- _The problem_
Make an exact copy of each entry, leaving out every picture.

- _Provided data_

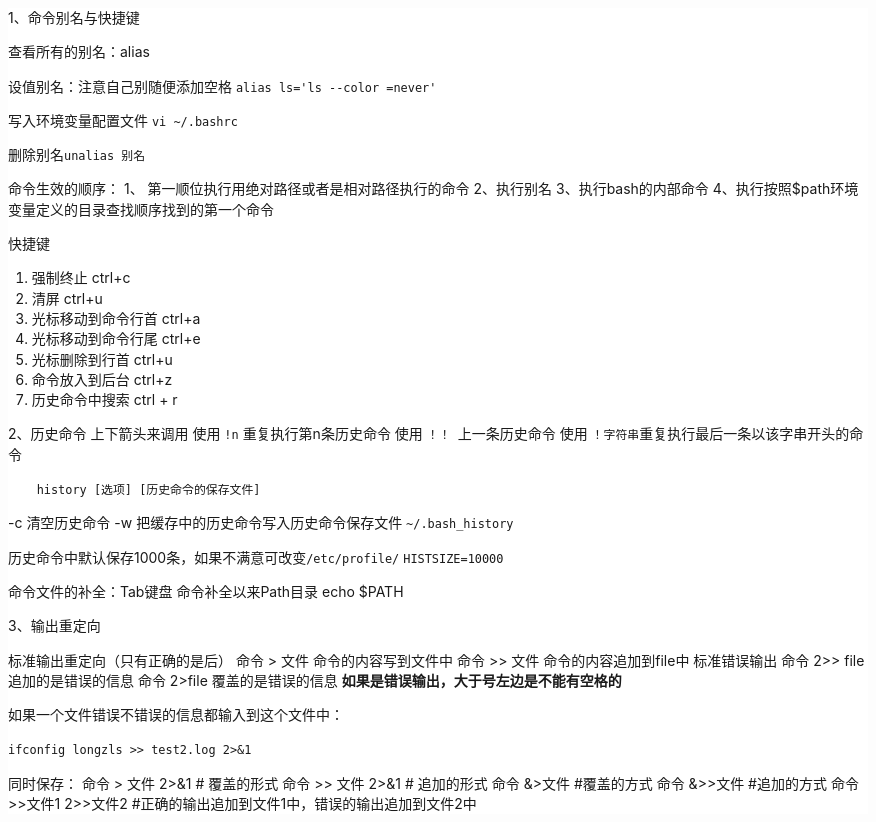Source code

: 1、命令别名与快捷键

查看所有的别名：alias

设值别名：注意自己别随便添加空格
`alias ls='ls --color =never'`

写入环境变量配置文件
`vi ~/.bashrc`

删除别名`unalias 别名`

命令生效的顺序：
1、 第一顺位执行用绝对路径或者是相对路径执行的命令
2、执行别名
3、执行bash的内部命令
4、执行按照$path环境变量定义的目录查找顺序找到的第一个命令
 
 快捷键
 1. 强制终止  ctrl+c
 1. 清屏  ctrl+u
 1. 光标移动到命令行首  ctrl+a
 1. 光标移动到命令行尾  ctrl+e
 1. 光标删除到行首  ctrl+u
 1. 命令放入到后台  ctrl+z
 1. 历史命令中搜索 ctrl + r


2、历史命令
上下箭头来调用
使用 `!n` 重复执行第n条历史命令
使用 `！！ `上一条历史命令
使用 `！字符串`重复执行最后一条以该字串开头的命令



        history [选项] [历史命令的保存文件]
-c 清空历史命令 -w 把缓存中的历史命令写入历史命令保存文件 `~/.bash_history`

历史命令中默认保存1000条，如果不满意可改变`/etc/profile/` `HISTSIZE=10000`

命令文件的补全：Tab键盘
命令补全以来Path目录 echo $PATH

3、输出重定向

标准输出重定向（只有正确的是后）
 命令 > 文件 命令的内容写到文件中
命令 >> 文件 命令的内容追加到file中
标准错误输出
命令 2>> file 追加的是错误的信息
命令 2>file 覆盖的是错误的信息
**如果是错误输出，大于号左边是不能有空格的**

如果一个文件错误不错误的信息都输入到这个文件中：
```
ifconfig longzls >> test2.log 2>&1
```
同时保存：
命令 > 文件 2>&1 # 覆盖的形式
命令 >> 文件 2>&1 # 追加的形式
命令 &>文件 #覆盖的方式
命令 &>>文件 #追加的方式
命令>>文件1 2>>文件2  #正确的输出追加到文件1中，错误的输出追加到文件2中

- _Written response_
Source code

: 1、命令别名与快捷键

查看所有的别名：alias

设值别名：注意自己别随便添加空格
`alias ls='ls --color =never'`

写入环境变量配置文件
`vi ~/.bashrc`

删除别名`unalias 别名`

命令生效的顺序：
1、 第一顺位执行用绝对路径或者是相对路径执行的命令
2、执行别名
3、执行bash的内部命令
4、执行按照$path环境变量定义的目录查找顺序找到的第一个命令
 
 快捷键
 1. 强制终止  ctrl+c
 1. 清屏  ctrl+u
 1. 光标移动到命令行首  ctrl+a
 1. 光标移动到命令行尾  ctrl+e
 1. 光标删除到行首  ctrl+u
 1. 命令放入到后台  ctrl+z
 1. 历史命令中搜索 ctrl + r


2、历史命令
上下箭头来调用
使用 `!n` 重复执行第n条历史命令
使用 `！！ `上一条历史命令
使用 `！字符串`重复执行最后一条以该字串开头的命令



        history [选项] [历史命令的保存文件]
-c 清空历史命令 -w 把缓存中的历史命令写入历史命令保存文件 `~/.bash_history`

历史命令中默认保存1000条，如果不满意可改变`/etc/profile/` `HISTSIZE=10000`

命令文件的补全：Tab键盘
命令补全以来Path目录 echo $PATH

3、输出重定向

标准输出重定向（只有正确的是后）
 命令 > 文件 命令的内容写到文件中
命令 >> 文件 命令的内容追加到file中
标准错误输出
命令 2>> file 追加的是错误的信息
命令 2>file 覆盖的是错误的信息
**如果是错误输出，大于号左边是不能有空格的**

如果一个文件错误不错误的信息都输入到这个文件中：
```
ifconfig longzls >> test2.log 2>&1
```
同时保存：
命令 > 文件 2>&1 # 覆盖的形式
命令 >> 文件 2>&1 # 追加的形式
命令 &>文件 #覆盖的方式
命令 &>>文件 #追加的方式
命令>>文件1 2>>文件2  #正确的输出追加到文件1中，错误的输出追加到文件2中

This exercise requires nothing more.